The genesis of river surfing in Munich goes back to the 1970's when pioneers installed a cable on the shore and used primitive wooden boards to ride on the river. Today they use surf boards specially designed and produced for river surfing.
The Eisbach is more like a canal than a river since it has a perfectly straight course with a man-made concrete bed. Its purpose when it was built in 1789 was to provide water for the streams in the nearby English Garden. Thus, the Eisbachwelle borders the English Garden and is located in-between the National Museum and the Art Gallery in the section of Munich called Lehel.
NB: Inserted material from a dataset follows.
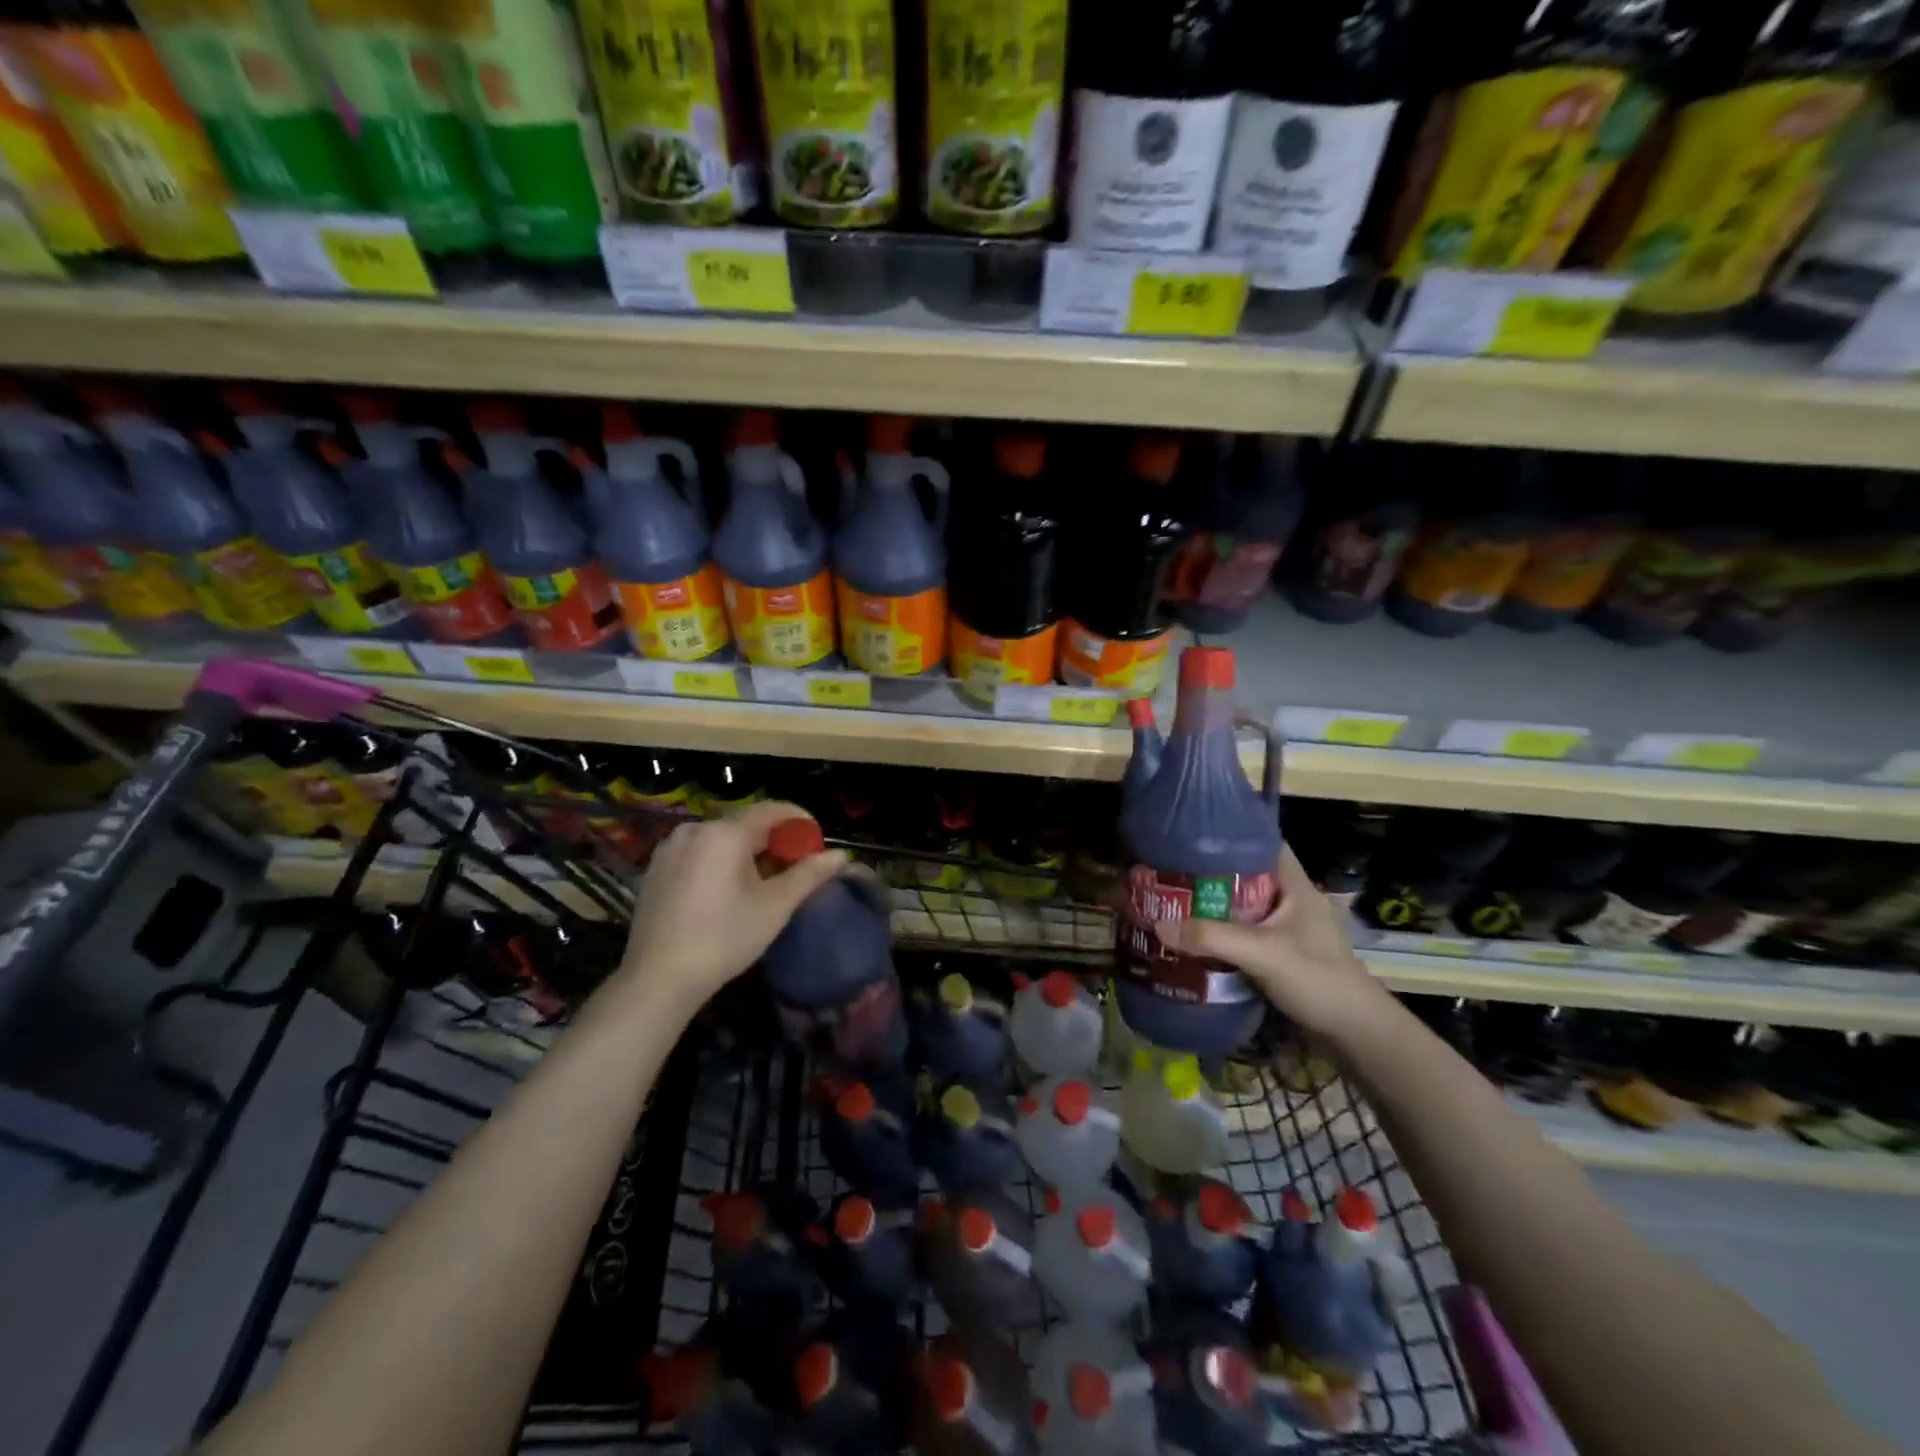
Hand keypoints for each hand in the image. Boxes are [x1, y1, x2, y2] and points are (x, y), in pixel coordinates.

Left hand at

The "architect" of the Munich River Surfing Wave (Eisbachwelle) is Walter Strasser. One day in the 1980's he illegally installed a bulky metal rail on top of the existing submerged stone "step" across the 12 meter Eisbach causing the river to break and create realistic surfing conditions. The authorities didn't remove it but they forbid surfing on the river for decades because of liability fears.
The authorities were rightly concerned about liability since the Wave rail made surfing very dangerous. The Eisbach river belonged to the Bavarian state government agency which also manages hundreds of properties from the English Garden just a few meters away to famous castles like Neuschwannstein (refer to my blogpost What to Expect When Visiting Neuschwannstein).
Several movies and TV shows featured the surfers and the Marketing department of the City of Munich started featuring the surfer scene in their materials thus increasing the pressure to legalize the activity.
In 2010 the city of Munich procured the rights to the river from the state authority and thereafter allowed surfing as long as the surfers themselves ensure their own safety.
The surfers ride the Wave on the Eisbach river (almost) all year round.
By the way, does this qualify as "street photography"?